Task requirements -
Please return the records below verbatim, starting from the very beginning and ending with the line that contains "ஏமாற்றத்தின்". Include nothing past that line.

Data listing
>>
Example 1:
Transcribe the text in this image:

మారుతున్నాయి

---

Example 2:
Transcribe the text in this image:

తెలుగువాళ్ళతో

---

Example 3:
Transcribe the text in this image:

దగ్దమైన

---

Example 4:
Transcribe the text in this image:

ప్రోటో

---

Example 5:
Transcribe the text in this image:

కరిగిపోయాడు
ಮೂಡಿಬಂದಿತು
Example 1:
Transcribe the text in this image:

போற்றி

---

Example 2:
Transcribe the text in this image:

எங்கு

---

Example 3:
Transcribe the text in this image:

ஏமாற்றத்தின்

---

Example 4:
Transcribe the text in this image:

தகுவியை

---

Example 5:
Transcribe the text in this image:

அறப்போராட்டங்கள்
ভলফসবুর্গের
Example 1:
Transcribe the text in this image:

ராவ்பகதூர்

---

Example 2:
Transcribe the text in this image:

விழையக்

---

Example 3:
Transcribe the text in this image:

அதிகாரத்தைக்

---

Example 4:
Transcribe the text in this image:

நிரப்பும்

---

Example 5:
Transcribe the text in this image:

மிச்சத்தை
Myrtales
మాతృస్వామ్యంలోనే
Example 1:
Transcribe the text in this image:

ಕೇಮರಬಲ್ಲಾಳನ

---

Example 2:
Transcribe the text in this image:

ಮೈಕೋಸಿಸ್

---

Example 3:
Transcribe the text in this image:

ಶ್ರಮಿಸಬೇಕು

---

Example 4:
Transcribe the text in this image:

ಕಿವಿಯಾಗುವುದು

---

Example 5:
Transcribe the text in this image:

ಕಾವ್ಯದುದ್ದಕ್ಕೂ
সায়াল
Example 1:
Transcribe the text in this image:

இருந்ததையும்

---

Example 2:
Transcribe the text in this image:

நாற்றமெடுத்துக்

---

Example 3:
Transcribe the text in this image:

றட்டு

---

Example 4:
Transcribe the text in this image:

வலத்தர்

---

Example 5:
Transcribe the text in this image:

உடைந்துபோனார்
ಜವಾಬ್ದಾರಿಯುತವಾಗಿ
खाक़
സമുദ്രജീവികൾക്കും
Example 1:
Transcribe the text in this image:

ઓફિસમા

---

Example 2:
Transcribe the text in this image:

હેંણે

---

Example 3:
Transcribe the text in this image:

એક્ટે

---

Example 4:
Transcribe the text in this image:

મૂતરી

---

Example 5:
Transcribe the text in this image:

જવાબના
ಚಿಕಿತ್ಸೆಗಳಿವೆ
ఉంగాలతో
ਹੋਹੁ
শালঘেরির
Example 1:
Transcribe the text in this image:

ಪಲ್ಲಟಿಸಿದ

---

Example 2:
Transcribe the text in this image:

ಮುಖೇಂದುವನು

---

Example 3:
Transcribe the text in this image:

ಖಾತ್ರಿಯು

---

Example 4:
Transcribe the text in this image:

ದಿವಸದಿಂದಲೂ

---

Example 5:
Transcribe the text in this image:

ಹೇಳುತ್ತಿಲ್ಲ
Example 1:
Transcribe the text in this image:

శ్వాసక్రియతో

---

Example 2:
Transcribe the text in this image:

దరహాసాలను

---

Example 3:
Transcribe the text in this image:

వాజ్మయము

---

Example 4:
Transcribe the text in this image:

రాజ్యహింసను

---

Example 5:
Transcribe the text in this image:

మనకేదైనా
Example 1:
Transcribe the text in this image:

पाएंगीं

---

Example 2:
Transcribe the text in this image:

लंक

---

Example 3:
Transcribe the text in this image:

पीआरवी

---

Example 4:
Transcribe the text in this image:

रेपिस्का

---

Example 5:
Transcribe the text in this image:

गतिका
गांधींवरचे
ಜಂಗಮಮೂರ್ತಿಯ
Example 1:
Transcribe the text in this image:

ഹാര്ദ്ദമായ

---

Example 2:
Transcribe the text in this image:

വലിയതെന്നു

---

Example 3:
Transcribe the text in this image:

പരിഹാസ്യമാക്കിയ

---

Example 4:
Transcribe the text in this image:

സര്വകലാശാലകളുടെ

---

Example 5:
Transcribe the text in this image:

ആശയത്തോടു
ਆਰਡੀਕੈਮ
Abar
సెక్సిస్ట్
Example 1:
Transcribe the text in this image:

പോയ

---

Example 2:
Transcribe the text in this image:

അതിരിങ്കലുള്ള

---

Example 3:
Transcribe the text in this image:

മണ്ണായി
<<
Reply -
Example 1:
Transcribe the text in this image:

మారుతున్నాయి

---

Example 2:
Transcribe the text in this image:

తెలుగువాళ్ళతో

---

Example 3:
Transcribe the text in this image:

దగ్దమైన

---

Example 4:
Transcribe the text in this image:

ప్రోటో

---

Example 5:
Transcribe the text in this image:

కరిగిపోయాడు
ಮೂಡಿಬಂದಿತು
Example 1:
Transcribe the text in this image:

போற்றி

---

Example 2:
Transcribe the text in this image:

எங்கு

---

Example 3:
Transcribe the text in this image:

ஏமாற்றத்தின்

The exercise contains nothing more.